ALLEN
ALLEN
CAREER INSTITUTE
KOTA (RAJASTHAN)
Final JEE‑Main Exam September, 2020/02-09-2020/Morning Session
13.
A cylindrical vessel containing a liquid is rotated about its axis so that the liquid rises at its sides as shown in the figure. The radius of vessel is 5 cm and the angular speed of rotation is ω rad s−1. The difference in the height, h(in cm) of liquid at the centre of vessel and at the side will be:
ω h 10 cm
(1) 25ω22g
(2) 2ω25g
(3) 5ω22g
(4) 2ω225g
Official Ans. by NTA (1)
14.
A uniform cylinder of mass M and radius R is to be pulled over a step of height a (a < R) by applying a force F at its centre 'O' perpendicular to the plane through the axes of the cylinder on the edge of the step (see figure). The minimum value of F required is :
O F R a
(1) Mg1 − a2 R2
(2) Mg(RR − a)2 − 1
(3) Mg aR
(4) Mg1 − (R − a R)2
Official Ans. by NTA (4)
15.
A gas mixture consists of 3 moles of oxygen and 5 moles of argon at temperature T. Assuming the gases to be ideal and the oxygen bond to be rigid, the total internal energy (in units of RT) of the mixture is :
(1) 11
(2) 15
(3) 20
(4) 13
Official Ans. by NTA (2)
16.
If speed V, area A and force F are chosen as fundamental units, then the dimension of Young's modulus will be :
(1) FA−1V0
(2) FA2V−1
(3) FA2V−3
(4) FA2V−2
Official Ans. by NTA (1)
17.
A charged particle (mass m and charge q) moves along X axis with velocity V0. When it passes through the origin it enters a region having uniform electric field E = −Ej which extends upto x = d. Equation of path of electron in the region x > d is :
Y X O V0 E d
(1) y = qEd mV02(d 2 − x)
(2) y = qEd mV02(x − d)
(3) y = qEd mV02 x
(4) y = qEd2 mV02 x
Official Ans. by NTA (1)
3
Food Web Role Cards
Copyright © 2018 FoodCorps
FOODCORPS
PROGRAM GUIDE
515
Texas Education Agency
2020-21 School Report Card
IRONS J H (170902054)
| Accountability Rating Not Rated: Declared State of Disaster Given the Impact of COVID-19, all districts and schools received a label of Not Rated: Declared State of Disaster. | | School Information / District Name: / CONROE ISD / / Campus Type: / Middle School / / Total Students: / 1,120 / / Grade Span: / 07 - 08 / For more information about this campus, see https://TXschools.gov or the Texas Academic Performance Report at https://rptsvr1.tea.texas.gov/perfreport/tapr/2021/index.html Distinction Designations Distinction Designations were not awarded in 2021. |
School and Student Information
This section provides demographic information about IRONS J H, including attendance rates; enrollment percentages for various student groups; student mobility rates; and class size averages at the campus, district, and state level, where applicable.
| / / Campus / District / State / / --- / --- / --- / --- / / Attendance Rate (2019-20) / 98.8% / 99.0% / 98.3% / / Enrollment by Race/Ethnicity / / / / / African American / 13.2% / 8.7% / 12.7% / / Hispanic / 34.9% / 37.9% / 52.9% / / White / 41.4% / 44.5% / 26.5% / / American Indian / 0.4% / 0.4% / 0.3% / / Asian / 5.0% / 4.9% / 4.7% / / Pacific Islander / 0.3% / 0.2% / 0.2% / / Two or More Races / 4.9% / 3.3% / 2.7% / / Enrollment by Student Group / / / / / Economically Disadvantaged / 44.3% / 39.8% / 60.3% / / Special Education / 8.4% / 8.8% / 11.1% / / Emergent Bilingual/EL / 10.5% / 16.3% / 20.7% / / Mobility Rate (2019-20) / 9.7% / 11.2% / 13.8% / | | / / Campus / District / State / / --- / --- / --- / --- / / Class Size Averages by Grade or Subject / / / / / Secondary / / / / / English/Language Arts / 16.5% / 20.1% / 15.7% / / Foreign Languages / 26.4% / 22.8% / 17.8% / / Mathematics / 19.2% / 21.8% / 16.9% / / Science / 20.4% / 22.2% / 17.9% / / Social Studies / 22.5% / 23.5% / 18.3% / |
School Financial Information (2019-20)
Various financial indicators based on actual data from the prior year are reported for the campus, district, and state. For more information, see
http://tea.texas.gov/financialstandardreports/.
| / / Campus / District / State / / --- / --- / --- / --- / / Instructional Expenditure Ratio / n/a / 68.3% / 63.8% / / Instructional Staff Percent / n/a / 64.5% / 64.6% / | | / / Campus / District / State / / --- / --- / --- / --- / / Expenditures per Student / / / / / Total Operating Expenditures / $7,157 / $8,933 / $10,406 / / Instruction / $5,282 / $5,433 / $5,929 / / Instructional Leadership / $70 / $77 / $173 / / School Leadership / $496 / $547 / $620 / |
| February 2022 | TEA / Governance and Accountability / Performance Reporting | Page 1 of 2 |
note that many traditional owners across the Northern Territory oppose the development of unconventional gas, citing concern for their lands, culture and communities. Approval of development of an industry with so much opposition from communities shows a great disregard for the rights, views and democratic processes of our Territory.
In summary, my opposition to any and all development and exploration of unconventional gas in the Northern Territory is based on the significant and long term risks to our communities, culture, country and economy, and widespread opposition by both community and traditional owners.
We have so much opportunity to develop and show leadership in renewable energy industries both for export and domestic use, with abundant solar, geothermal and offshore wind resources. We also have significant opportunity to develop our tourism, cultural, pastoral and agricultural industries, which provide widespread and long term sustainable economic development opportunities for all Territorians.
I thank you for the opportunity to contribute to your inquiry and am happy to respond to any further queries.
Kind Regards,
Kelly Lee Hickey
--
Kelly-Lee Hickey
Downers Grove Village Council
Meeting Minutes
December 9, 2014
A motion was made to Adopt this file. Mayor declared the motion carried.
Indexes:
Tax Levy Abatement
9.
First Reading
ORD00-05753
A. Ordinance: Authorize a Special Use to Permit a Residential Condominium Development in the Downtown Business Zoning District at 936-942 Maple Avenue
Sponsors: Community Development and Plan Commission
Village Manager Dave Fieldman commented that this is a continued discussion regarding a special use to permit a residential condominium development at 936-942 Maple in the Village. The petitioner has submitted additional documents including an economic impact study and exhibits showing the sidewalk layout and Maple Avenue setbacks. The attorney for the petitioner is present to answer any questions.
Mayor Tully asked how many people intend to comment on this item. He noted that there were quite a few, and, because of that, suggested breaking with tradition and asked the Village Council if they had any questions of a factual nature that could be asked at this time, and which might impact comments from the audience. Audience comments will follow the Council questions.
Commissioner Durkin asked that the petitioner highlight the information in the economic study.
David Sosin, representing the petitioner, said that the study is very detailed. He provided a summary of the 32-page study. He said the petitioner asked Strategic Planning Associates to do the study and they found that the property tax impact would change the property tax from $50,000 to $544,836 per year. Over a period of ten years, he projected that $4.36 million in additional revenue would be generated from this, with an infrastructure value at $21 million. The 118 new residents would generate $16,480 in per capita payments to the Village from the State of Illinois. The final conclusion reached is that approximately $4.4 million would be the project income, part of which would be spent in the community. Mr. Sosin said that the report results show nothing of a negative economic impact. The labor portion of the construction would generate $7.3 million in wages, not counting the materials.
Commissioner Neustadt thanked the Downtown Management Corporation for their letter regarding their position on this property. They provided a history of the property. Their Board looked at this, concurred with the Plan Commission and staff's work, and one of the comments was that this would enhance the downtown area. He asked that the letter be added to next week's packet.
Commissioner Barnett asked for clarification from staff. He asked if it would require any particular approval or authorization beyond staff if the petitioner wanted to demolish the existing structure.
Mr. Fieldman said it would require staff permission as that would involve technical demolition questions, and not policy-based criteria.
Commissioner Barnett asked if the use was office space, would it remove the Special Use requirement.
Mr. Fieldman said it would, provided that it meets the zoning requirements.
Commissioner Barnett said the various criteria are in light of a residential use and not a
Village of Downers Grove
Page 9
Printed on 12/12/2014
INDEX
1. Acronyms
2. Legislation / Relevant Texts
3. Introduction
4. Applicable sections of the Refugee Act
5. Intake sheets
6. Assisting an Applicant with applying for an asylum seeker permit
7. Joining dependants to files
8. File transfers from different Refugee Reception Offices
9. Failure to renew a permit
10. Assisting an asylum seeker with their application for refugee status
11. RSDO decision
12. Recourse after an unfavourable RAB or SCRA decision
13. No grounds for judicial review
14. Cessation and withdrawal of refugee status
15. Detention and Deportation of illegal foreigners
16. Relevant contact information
+-------+
### [How to complete this task]
Taking the records above line by line, count those that hold the word "will"; the number is the entire answer.

### [Task output]
3